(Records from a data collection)

▼

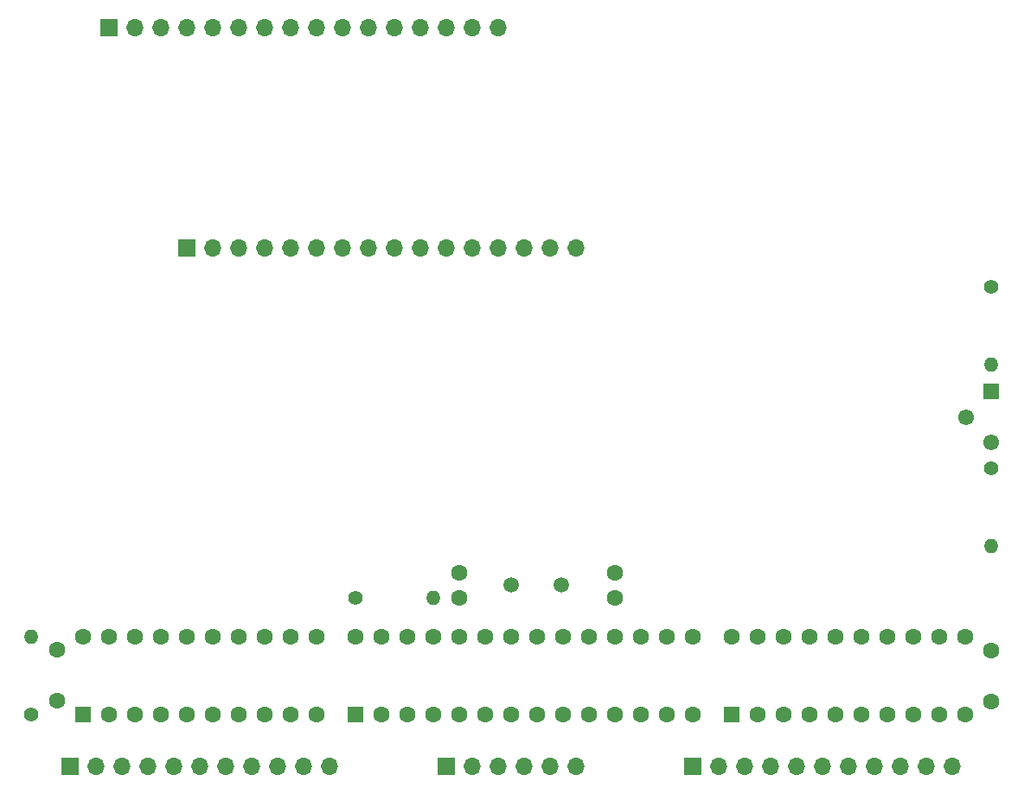
<source format=gbr>
%TF.GenerationSoftware,KiCad,Pcbnew,9.0.6*%
%TF.CreationDate,2025-12-13T09:12:39-08:00*%
%TF.ProjectId,LCDdisplayController,4c434464-6973-4706-9c61-79436f6e7472,rev?*%
%TF.SameCoordinates,Original*%
%TF.FileFunction,Soldermask,Top*%
%TF.FilePolarity,Negative*%
%FSLAX46Y46*%
G04 Gerber Fmt 4.6, Leading zero omitted, Abs format (unit mm)*
G04 Created by KiCad (PCBNEW 9.0.6) date 2025-12-13 09:12:39*
%MOMM*%
%LPD*%
G01*
G04 APERTURE LIST*
G04 Aperture macros list*
%AMRoundRect*
0 Rectangle with rounded corners*
0 $1 Rounding radius*
0 $2 $3 $4 $5 $6 $7 $8 $9 X,Y pos of 4 corners*
0 Add a 4 corners polygon primitive as box body*
4,1,4,$2,$3,$4,$5,$6,$7,$8,$9,$2,$3,0*
0 Add four circle primitives for the rounded corners*
1,1,$1+$1,$2,$3*
1,1,$1+$1,$4,$5*
1,1,$1+$1,$6,$7*
1,1,$1+$1,$8,$9*
0 Add four rect primitives between the rounded corners*
20,1,$1+$1,$2,$3,$4,$5,0*
20,1,$1+$1,$4,$5,$6,$7,0*
20,1,$1+$1,$6,$7,$8,$9,0*
20,1,$1+$1,$8,$9,$2,$3,0*%
G04 Aperture macros list end*
%ADD10RoundRect,0.250000X0.550000X-0.550000X0.550000X0.550000X-0.550000X0.550000X-0.550000X-0.550000X0*%
%ADD11C,1.600000*%
%ADD12C,1.500000*%
%ADD13R,1.700000X1.700000*%
%ADD14O,1.700000X1.700000*%
%ADD15C,1.400000*%
%ADD16O,1.400000X1.400000*%
%ADD17R,1.550000X1.550000*%
%ADD18C,1.550000*%
G04 APERTURE END LIST*
D10*
%TO.C,U3*%
X71120000Y-102870000D03*
D11*
X73660000Y-102870000D03*
X76200000Y-102870000D03*
X78740000Y-102870000D03*
X81280000Y-102870000D03*
X83820000Y-102870000D03*
X86360000Y-102870000D03*
X88900000Y-102870000D03*
X91440000Y-102870000D03*
X93980000Y-102870000D03*
X96520000Y-102870000D03*
X99060000Y-102870000D03*
X101600000Y-102870000D03*
X104140000Y-102870000D03*
X104140000Y-95250000D03*
X101600000Y-95250000D03*
X99060000Y-95250000D03*
X96520000Y-95250000D03*
X93980000Y-95250000D03*
X91440000Y-95250000D03*
X88900000Y-95250000D03*
X86360000Y-95250000D03*
X83820000Y-95250000D03*
X81280000Y-95250000D03*
X78740000Y-95250000D03*
X76200000Y-95250000D03*
X73660000Y-95250000D03*
X71120000Y-95250000D03*
%TD*%
%TO.C,C1*%
X41910000Y-101520000D03*
X41910000Y-96520000D03*
%TD*%
D12*
%TO.C,Y1*%
X91240000Y-90170000D03*
X86360000Y-90170000D03*
%TD*%
D13*
%TO.C,J1*%
X43180000Y-107950000D03*
D14*
X45720000Y-107950000D03*
X48260000Y-107950000D03*
X50800000Y-107950000D03*
X53340000Y-107950000D03*
X55880000Y-107950000D03*
X58420000Y-107950000D03*
X60960000Y-107950000D03*
X63500000Y-107950000D03*
X66040000Y-107950000D03*
X68580000Y-107950000D03*
%TD*%
D10*
%TO.C,U1*%
X44450000Y-102870000D03*
D11*
X46990000Y-102870000D03*
X49530000Y-102870000D03*
X52070000Y-102870000D03*
X54610000Y-102870000D03*
X57150000Y-102870000D03*
X59690000Y-102870000D03*
X62230000Y-102870000D03*
X64770000Y-102870000D03*
X67310000Y-102870000D03*
X67310000Y-95250000D03*
X64770000Y-95250000D03*
X62230000Y-95250000D03*
X59690000Y-95250000D03*
X57150000Y-95250000D03*
X54610000Y-95250000D03*
X52070000Y-95250000D03*
X49530000Y-95250000D03*
X46990000Y-95250000D03*
X44450000Y-95250000D03*
%TD*%
D15*
%TO.C,R4*%
X133350000Y-60960000D03*
D16*
X133350000Y-68580000D03*
%TD*%
D15*
%TO.C,R1*%
X39370000Y-102870000D03*
D16*
X39370000Y-95250000D03*
%TD*%
D10*
%TO.C,U2*%
X107950000Y-102870000D03*
D11*
X110490000Y-102870000D03*
X113030000Y-102870000D03*
X115570000Y-102870000D03*
X118110000Y-102870000D03*
X120650000Y-102870000D03*
X123190000Y-102870000D03*
X125730000Y-102870000D03*
X128270000Y-102870000D03*
X130810000Y-102870000D03*
X130810000Y-95250000D03*
X128270000Y-95250000D03*
X125730000Y-95250000D03*
X123190000Y-95250000D03*
X120650000Y-95250000D03*
X118110000Y-95250000D03*
X115570000Y-95250000D03*
X113030000Y-95250000D03*
X110490000Y-95250000D03*
X107950000Y-95250000D03*
%TD*%
%TO.C,C2*%
X133350000Y-96600000D03*
X133350000Y-101600000D03*
%TD*%
D17*
%TO.C,RV1*%
X133350000Y-71200000D03*
D18*
X130850000Y-73700000D03*
X133350000Y-76200000D03*
%TD*%
D15*
%TO.C,R3*%
X71120000Y-91440000D03*
D16*
X78740000Y-91440000D03*
%TD*%
D13*
%TO.C,J3*%
X54610000Y-57150000D03*
D14*
X57150000Y-57150000D03*
X59690000Y-57150000D03*
X62230000Y-57150000D03*
X64770000Y-57150000D03*
X67310000Y-57150000D03*
X69850000Y-57150000D03*
X72390000Y-57150000D03*
X74930000Y-57150000D03*
X77470000Y-57150000D03*
X80010000Y-57150000D03*
X82550000Y-57150000D03*
X85090000Y-57150000D03*
X87630000Y-57150000D03*
X90170000Y-57150000D03*
X92710000Y-57150000D03*
%TD*%
D15*
%TO.C,R2*%
X133350000Y-78740000D03*
D16*
X133350000Y-86360000D03*
%TD*%
D13*
%TO.C,J2*%
X104140000Y-107950000D03*
D14*
X106680000Y-107950000D03*
X109220000Y-107950000D03*
X111760000Y-107950000D03*
X114300000Y-107950000D03*
X116840000Y-107950000D03*
X119380000Y-107950000D03*
X121920000Y-107950000D03*
X124460000Y-107950000D03*
X127000000Y-107950000D03*
X129540000Y-107950000D03*
%TD*%
D13*
%TO.C,J5*%
X80010000Y-107950000D03*
D14*
X82550000Y-107950000D03*
X85090000Y-107950000D03*
X87630000Y-107950000D03*
X90170000Y-107950000D03*
X92710000Y-107950000D03*
%TD*%
D11*
%TO.C,C3*%
X96520000Y-91440000D03*
X96520000Y-88940000D03*
%TD*%
D13*
%TO.C,J4*%
X46990000Y-35560000D03*
D14*
X49530000Y-35560000D03*
X52070000Y-35560000D03*
X54610000Y-35560000D03*
X57150000Y-35560000D03*
X59690000Y-35560000D03*
X62230000Y-35560000D03*
X64770000Y-35560000D03*
X67310000Y-35560000D03*
X69850000Y-35560000D03*
X72390000Y-35560000D03*
X74930000Y-35560000D03*
X77470000Y-35560000D03*
X80010000Y-35560000D03*
X82550000Y-35560000D03*
X85090000Y-35560000D03*
%TD*%
D11*
%TO.C,C4*%
X81280000Y-91440000D03*
X81280000Y-88940000D03*
%TD*%
M02*

</source>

▲

Your instructions >>
Every line of the entries above that includes "four" should be copied.

Expected answer >>
0 Add four circle primitives for the rounded corners*
0 Add four rect primitives between the rounded corners*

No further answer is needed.